QUOTED PASSAGE
=====

Hey,
I have the bq stream loader setup on appengine flexible. The current scaling metric is cpu utilization which is set at 10% (the bqloader doesnt scale enough with other values).
Performed a load test on the pipeline with 8k requests/second for 90mins. The result was that the bq loader scaled to 163 instances(max set to 200) but there was a huge backlog and it only kept increasing until the load test came to an end. Once the test was over the backlog started decreasing though.
Backlog:
The docker file for bq stream loader is:
FROM openjdk:18-alpine
COPY snowplow-bigquery-streamloader-1.1.0.jar snowplow-bigquery-streamloader-1.1.0.jar
COPY config.hocon config.hocon
COPY resolver.json resolver.json
COPY script.sh script.sh
RUN apk add jq
CMD sh script.sh
The script.sh contents are:
jq '.data.repositories[0].connection.http.uri=env.SCHEMA_BUCKET' resolver.json >> tmp.json && mv tmp.json resolver.json
java -jar snowplow-bigquery-streamloader-1.1.0.jar --config $(cat config.hocon | base64 -w 0) --resolver $(cat resolver.json | base64 -w 0)

=====

INFORMATION SUPPLIED
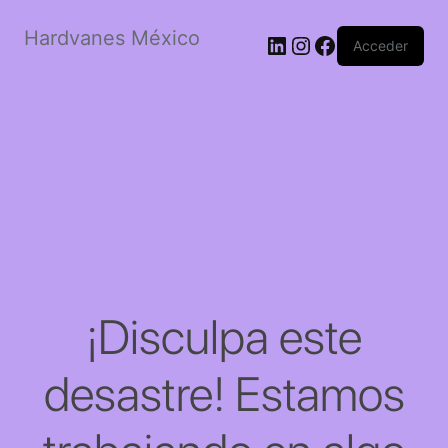
Hardvanes México
LinkedIn
Instagram
Facebook
Acceder
¡Disculpa este
desastre! Estamos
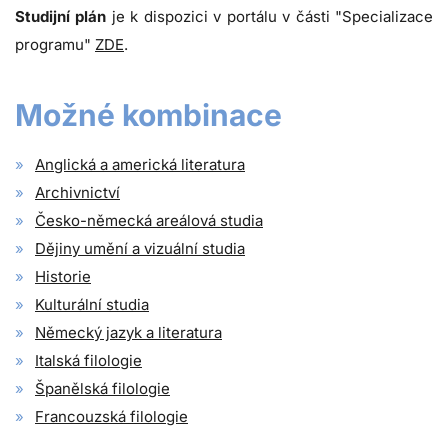
Studijní plán
je k dispozici v portálu v části "Specializace
programu"
ZDE
.
Možné kombinace
Anglická a americká literatura
Archivnictví
Česko-německá areálová studia
Dějiny umění a vizuální studia
Historie
Kulturální studia
Německý jazyk a literatura
Italská filologie
Španělská filologie
Francouzská filologie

=====

EXERCISES TO COMPLETE
**A)** Duplicate the portion of the forum post on the BigQuery stream loader between "Performed a load" and "started decreasing though.", inclusive.
**B)** For the forum post on the BigQuery stream loader, state whether each statement agrees with it: (i) the loader scales on CPU utilization with a target of 10%; (ii) the load test lasted 60 minutes; (iii) the backlog kept growing after the load test ended. Answer yes or no for each and quote the deciding words.
**C)** Write the next part of the forum post on the BigQuery stream loader, picking up after its final line.

ANSWERS FOR THE TASKS
**A)**
Performed a load test on the pipeline with 8k requests/second for 90mins. The result was that the bq loader scaled to 163 instances(max set to 200) but there was a huge backlog and it only kept increasing until the load test came to an end. Once the test was over the backlog started decreasing though.

**B)**
(i) Yes: "The current scaling metric is cpu utilization which is set at 10%"
(ii) No: "8k requests/second for 90mins"
(iii) No: "Once the test was over the backlog started decreasing though."

**C)**
AppEngine service config being:
runtime: custom
api_version: '1.0'
env: flexible
threadsafe: true
env_variables: ...
automatic_scaling:
cool_down_period: 120s
min_num_instances: 2
max_num_instances: 200
cpu_utilization:
target_utilization: 0.1
network: ...
liveness_check:
initial_delay_sec: 300
check_interval_sec: 30
timeout_sec: 4
failure_threshold: 4
success_threshold: 2
readiness_check:
check_interval_sec: 5
timeout_sec: 4
failure_threshold: 2
success_threshold: 2
app_start_timeout_sec: 300
service_account: ...
There are errors for the bq stream loader:
Is there a way to have the bqloader handle the load more efficiently without having the backlog increase while under load.
Could you help with this?